The Virginia Showdown, Part One

 

 

Henry Wise

Henry Wise

The Know-Nothings had it going on. They made an impressive showing in the 1854 elections. They even took over Massachusetts, host to  so much antislavery drama. Delaware’s Whiggery disbanded to join in the fun. If all the South did not have the North’s immigrant population to stir up nativist fears, then at least its border states and Louisiana did. Those could be the foundation of a new bisectional party, even if it did still tilt to the North. Would states that decided, as a Baltimore paper advised, to sideline slavery in favor of anti-immigrant fears even remain southern enough for it to matter? Stephen Douglas decided, even in the wake of Kansas-Nebraska, that he should worry more about the Know-Nothings than antislavery men. If the Know-Nothings could elect one of their own governor of a major southern state, he might have it right.
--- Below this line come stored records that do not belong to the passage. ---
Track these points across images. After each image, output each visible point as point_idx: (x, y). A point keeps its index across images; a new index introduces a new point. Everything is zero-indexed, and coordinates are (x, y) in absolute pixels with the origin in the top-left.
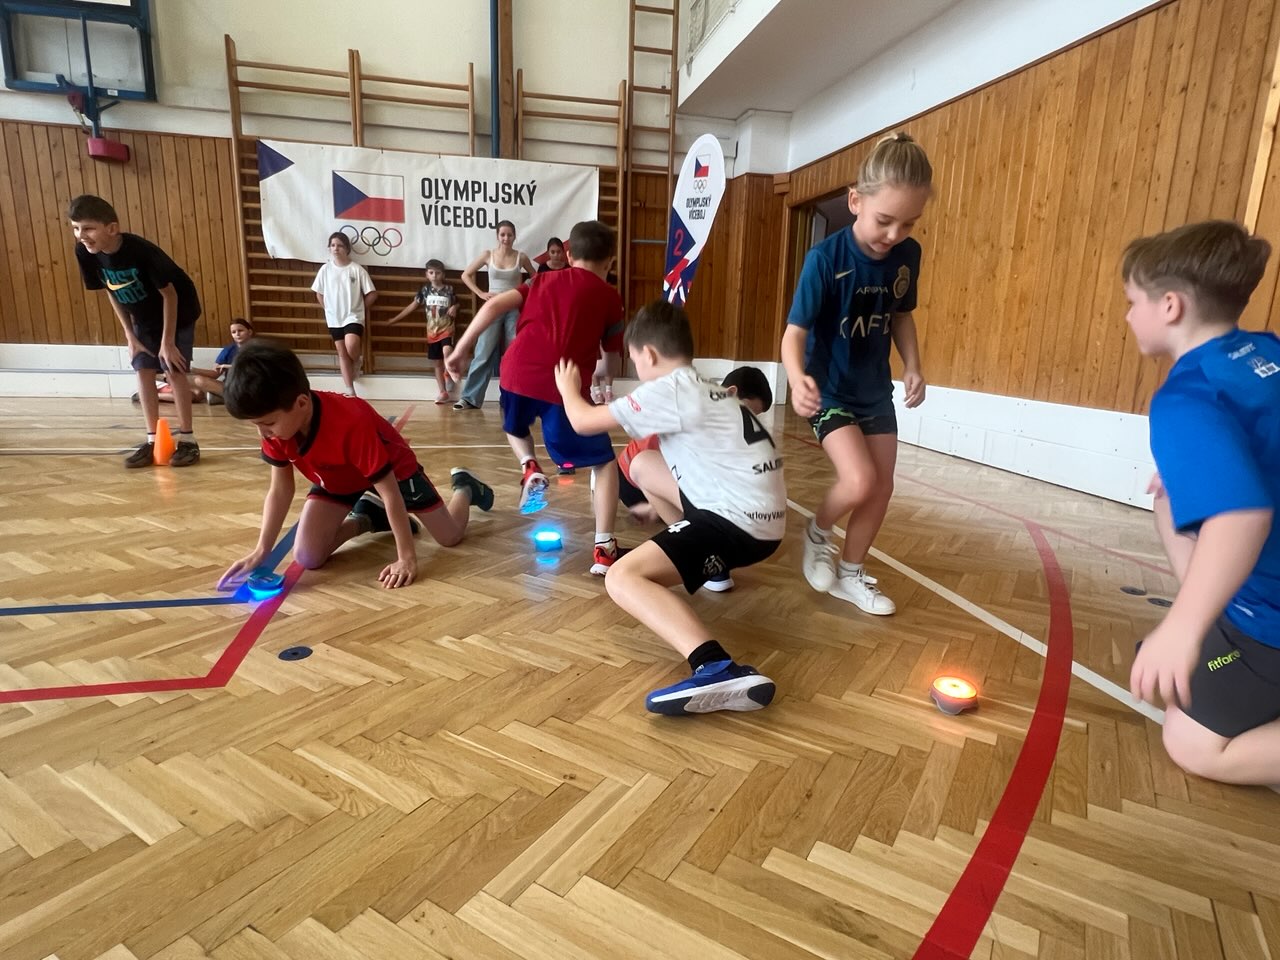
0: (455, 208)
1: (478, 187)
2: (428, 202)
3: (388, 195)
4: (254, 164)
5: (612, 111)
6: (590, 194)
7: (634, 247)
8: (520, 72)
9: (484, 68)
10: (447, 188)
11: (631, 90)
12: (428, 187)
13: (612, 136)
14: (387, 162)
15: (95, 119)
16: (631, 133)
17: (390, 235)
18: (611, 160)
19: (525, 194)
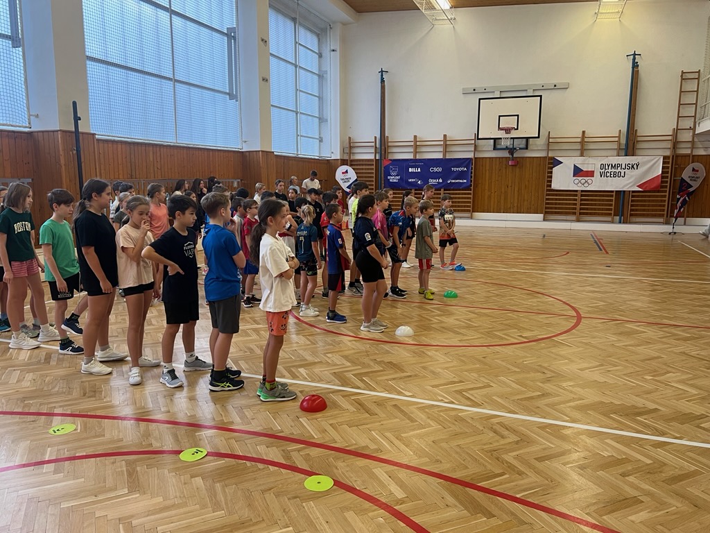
0: (611, 172)
1: (619, 165)
2: (602, 171)
3: (590, 170)
4: (551, 163)
5: (670, 138)
6: (659, 165)
7: (674, 180)
8: (636, 130)
9: (624, 130)
10: (608, 166)
11: (677, 131)
12: (603, 166)
13: (669, 145)
14: (591, 160)
15: (512, 155)
16: (675, 143)
17: (590, 181)
18: (668, 153)
19: (635, 166)
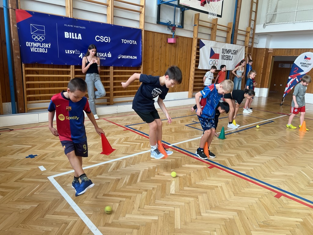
0: (226, 56)
1: (230, 51)
2: (223, 54)
3: (217, 53)
5: (245, 33)
12: (223, 51)
14: (218, 45)
17: (217, 63)
19: (236, 53)
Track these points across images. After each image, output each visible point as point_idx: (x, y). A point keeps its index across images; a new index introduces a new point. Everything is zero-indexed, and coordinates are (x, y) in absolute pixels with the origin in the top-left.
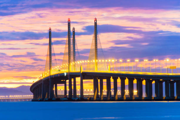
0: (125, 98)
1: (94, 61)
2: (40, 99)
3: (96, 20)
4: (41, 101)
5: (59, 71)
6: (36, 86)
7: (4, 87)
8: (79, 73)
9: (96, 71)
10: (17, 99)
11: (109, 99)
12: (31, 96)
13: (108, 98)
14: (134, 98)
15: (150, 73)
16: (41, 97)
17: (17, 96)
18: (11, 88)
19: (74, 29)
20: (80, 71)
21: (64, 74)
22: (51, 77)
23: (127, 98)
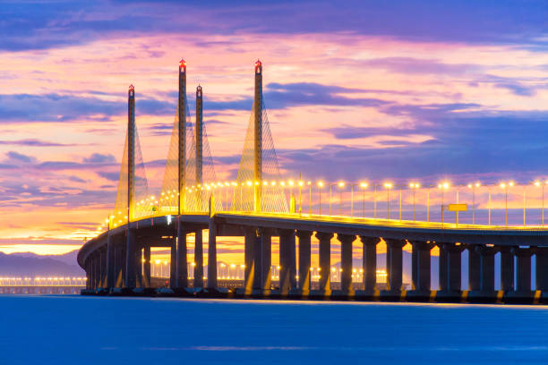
0: (328, 292)
1: (249, 183)
2: (99, 290)
3: (259, 66)
5: (154, 209)
7: (29, 253)
8: (206, 217)
9: (257, 212)
10: (46, 288)
11: (285, 293)
12: (81, 280)
13: (281, 290)
14: (352, 293)
15: (398, 221)
16: (105, 286)
17: (56, 279)
18: (47, 256)
19: (199, 90)
20: (208, 211)
21: (164, 218)
22: (131, 227)
23: (333, 291)
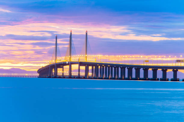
4: (48, 78)
6: (40, 70)
12: (38, 74)
16: (49, 75)
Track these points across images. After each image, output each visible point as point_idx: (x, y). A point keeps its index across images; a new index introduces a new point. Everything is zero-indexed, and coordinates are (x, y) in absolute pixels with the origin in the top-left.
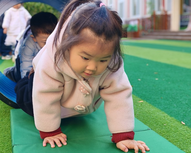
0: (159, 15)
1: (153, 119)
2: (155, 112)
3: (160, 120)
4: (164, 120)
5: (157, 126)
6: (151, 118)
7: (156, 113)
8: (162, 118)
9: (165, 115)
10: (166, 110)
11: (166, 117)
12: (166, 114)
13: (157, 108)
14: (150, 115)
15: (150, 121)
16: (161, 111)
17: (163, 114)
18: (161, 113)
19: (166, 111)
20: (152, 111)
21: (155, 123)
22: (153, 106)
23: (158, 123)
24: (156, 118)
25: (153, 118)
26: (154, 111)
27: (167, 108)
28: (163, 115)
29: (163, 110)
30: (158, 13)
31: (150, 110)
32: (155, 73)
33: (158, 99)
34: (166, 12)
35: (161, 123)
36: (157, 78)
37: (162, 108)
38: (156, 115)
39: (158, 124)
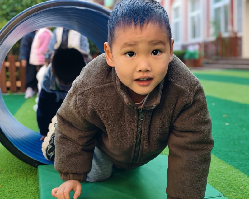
0: (226, 38)
1: (225, 180)
2: (227, 170)
3: (234, 182)
4: (240, 181)
5: (231, 190)
6: (223, 178)
7: (228, 172)
8: (237, 178)
9: (240, 175)
10: (242, 167)
11: (241, 178)
12: (243, 174)
13: (230, 165)
14: (221, 174)
15: (221, 182)
16: (236, 169)
17: (238, 173)
18: (236, 171)
19: (242, 169)
20: (223, 168)
21: (227, 186)
22: (224, 162)
23: (232, 186)
24: (229, 179)
25: (224, 178)
26: (226, 168)
27: (243, 164)
28: (238, 175)
29: (238, 168)
30: (225, 35)
31: (221, 168)
32: (224, 116)
33: (230, 152)
34: (235, 33)
35: (236, 185)
36: (227, 123)
37: (236, 165)
38: (228, 175)
39: (231, 188)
Virginians had that major southern state and an election coming up. Unlike half-free Maryland, Virginia still had a healthy slave system. It might also have some discontented people in its extreme west who did not much care for slavery, but aristocratic Virginian planters had bought them off before with incremental advances toward white egalitarianism. They had just done another round of that in 1850, finally giving all white men equal access to state government. Doing that also meant, of course, that the planters voted themselves considerable tax advantages. As a populous state with a healthy slave system, Virginia would be a great feather in the Know-Nothings’ cap.

To take the governor’s post and ring in the Know-Nothings glorious future, they chose an ex-Whig, Richmond lawyer Thomas Stanhope Flournoy. The very model of eighteenth century refinement, Flournoy disdained campaigning. He instructed his voters by letter and refused to make public appearances. He would not stage a circus and prostitute himself for the voting mobs; gentlemen did not do that kind of thing. It drove Virginia’s aging patriarchs wild.

Against Flournoy, the Democracy chose Henry Alexander Wise. A political shapeshifter of the highest caliber, Wise had been a Jacksonite enthusiast turned States Rights Whig before turning Democrat again. Back in 1850, he led the charge to empower poor whites, then switched back and led the charge to secure tax advantages for slavery. He mused that slavery might some day end, then attacked his foes for not defending it strongly enough. This did not endear him to Virginia’s patriarchs. Fire-eater Edmund Ruffin called Wise “a political liar of the first degree.”

Consistency did not much trouble mass politics, though. Wise had risen through the Virginia establishment by alloying eighteenth century ideals about hierarchy to nineteenth century populism. He would use popular appeal to achieve aristocratic goals, spreading the gospel that only age, sex, and race should separate men. Even a propertyless white man still had his skin endowing him with despotic power over every black person.

Wise tore across Virginia, covering three thousand miles in only four months. Every night, for as much as four hours, he screamed in the gaslight until he had only a whisper left. He stomped. He roused the rabble. He put on a show. Wise’s demagoguery could have come from an aristocrat’s worst nightmares. This all sounds like something one would expect of the nativists, playing up public fears. But if the Know-Nothings had unwashed hordes of Irish Catholics to keep them up at nights, then Henry Wise played to a different set of fears: those provoked by the Know-Nothings themselves.